Blackstone and Carlyle take different sides on oil and gas investment

(DJN) Profits from oil-and-gas production have surged as crude prices hover at elevated levels, but volatile returns and a fraught political climate have created a divide among the biggest private-equity firms about whether investing in the sector is worth the headache.

Many public pension funds and endowments that invest in private-equity funds have put pressure on their managers to stop backing producers of fossil fuels and invest more in cleaner sources of energy. The energy market’s boom-and-bust cycles also have translated into poor investment returns over the long term.

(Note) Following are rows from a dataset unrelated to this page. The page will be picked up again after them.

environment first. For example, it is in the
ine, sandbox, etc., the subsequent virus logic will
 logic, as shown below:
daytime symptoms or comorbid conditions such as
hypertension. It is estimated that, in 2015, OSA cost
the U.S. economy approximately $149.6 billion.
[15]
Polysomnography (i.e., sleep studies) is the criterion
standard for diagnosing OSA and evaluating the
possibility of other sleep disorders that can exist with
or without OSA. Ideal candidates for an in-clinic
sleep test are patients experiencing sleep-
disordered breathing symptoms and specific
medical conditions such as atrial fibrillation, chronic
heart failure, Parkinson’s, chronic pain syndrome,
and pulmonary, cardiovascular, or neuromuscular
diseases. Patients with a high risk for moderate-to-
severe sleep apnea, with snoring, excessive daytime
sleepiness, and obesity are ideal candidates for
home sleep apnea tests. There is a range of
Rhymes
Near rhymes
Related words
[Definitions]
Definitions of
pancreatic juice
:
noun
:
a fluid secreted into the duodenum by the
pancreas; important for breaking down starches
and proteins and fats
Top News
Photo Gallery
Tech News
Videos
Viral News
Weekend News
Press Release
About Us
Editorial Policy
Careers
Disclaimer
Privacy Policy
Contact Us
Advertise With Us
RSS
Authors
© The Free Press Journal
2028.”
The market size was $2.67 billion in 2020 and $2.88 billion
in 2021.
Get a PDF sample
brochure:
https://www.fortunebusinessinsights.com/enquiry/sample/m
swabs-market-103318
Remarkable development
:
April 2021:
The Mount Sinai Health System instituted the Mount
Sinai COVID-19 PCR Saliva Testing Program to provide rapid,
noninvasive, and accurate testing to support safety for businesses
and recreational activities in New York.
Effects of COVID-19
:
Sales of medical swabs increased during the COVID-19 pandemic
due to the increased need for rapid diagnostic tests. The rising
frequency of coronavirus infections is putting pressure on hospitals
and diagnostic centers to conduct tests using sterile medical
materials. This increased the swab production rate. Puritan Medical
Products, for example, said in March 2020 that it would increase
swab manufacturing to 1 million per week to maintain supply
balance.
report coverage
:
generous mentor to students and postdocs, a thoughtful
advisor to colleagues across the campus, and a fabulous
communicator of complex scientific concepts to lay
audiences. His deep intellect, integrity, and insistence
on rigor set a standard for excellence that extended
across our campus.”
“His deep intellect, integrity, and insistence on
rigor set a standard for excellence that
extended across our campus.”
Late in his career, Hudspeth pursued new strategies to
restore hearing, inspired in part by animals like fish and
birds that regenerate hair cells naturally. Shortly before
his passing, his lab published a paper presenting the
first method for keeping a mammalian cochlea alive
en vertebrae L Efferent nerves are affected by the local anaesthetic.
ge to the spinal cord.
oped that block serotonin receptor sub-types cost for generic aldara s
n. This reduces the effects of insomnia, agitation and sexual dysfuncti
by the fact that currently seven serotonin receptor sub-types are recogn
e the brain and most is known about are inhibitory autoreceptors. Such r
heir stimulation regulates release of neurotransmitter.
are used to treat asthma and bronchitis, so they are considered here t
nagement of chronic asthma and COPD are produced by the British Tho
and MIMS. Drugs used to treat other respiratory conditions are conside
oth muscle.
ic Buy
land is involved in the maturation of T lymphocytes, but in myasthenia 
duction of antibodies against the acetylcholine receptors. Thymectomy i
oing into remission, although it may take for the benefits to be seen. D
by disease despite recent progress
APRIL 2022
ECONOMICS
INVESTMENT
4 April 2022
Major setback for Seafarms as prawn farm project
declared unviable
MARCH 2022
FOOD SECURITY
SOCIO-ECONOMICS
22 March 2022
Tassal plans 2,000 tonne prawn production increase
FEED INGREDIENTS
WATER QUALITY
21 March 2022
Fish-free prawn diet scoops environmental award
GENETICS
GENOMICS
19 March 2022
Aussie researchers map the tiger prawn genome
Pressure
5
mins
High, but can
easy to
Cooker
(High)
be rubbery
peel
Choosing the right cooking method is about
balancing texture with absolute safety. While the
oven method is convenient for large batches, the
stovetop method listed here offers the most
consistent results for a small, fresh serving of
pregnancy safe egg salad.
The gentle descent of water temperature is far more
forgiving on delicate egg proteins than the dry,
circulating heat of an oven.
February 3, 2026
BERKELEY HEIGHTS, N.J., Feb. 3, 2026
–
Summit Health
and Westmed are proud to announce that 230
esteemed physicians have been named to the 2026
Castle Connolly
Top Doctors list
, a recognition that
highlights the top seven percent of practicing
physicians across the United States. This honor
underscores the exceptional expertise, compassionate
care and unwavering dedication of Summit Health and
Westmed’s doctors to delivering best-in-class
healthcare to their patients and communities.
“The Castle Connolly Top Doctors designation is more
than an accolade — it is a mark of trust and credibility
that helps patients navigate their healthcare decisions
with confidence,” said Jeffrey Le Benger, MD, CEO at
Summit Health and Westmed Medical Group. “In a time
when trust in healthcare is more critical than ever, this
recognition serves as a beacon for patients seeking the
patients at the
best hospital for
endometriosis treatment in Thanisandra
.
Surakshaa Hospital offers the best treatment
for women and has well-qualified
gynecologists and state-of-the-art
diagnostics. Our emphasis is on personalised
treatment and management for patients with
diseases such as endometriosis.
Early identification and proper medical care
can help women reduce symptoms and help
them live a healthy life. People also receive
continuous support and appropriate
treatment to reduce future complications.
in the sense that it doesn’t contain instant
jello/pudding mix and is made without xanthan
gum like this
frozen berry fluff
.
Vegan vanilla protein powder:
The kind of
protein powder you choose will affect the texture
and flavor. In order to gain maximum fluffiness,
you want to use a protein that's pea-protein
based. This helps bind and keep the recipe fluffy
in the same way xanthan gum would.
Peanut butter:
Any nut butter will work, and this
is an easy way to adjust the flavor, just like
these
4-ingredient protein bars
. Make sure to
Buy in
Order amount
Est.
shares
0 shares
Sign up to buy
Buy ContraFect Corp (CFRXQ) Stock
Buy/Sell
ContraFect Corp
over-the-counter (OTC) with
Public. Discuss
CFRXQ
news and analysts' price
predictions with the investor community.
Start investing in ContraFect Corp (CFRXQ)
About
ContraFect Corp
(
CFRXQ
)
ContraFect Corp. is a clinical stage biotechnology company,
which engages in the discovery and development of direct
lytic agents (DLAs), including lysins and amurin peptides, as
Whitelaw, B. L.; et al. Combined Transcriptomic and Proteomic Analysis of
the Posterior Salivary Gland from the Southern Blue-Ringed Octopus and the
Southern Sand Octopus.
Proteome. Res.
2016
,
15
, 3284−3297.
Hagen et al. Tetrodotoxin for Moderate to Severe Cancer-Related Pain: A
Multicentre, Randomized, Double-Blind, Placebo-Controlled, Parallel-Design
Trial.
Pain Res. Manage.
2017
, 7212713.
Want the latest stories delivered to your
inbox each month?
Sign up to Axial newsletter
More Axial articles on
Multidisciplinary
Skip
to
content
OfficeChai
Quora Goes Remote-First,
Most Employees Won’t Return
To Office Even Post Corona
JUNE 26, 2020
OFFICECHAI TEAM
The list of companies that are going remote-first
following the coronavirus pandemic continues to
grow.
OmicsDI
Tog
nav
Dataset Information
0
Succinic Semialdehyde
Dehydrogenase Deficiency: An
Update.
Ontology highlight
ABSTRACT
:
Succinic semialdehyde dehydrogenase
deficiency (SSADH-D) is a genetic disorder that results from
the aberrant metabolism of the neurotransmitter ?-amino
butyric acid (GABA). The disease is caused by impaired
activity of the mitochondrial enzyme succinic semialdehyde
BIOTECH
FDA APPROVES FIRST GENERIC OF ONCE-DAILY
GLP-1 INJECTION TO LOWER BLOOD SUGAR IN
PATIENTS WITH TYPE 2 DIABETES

That has caused some of the biggest buyout firms to dial back their investment in the sector. Blackstone Inc. has said neither of its energy businesses will make new investments in oil-and-gas exploration and production. Apollo Global Management Inc. forswore new fossil-fuel investments in the $25 billion buyout fund it is in the process of raising.

KKR & Co. hasn’t drawn a line in the sand. Its private-equity business hasn’t invested in a traditional energy company in years, but its energy team continues to buy and manage oil-and-gas assets through the publicly traded Crescent Energy Co., which is focused on making those businesses more climate-friendly and isn’t developing any new oil or gas fields.

All three firms will still invest in pipelines and other infrastructure to transport or store traditional forms of energy — and some are investing in repositioning those assets for cleaner uses — but they are increasingly putting their money behind faster-growing renewable sources.

Investment in the sector has fallen since private-equity firms have chilled on it. The aggregate transaction value of private-equity and venture-backed investments in oil and gas has been just $4.4 billion so far this year, according to data from S&P Global Market Intelligence; at the peak in full-year 2014, it totaled $49.5 billion. Meanwhile, there has been nearly $11 billion worth of investments in renewable-energy sources such as solar and wind so far this year, the data show, putting them on track to surpass oil and gas for the first time.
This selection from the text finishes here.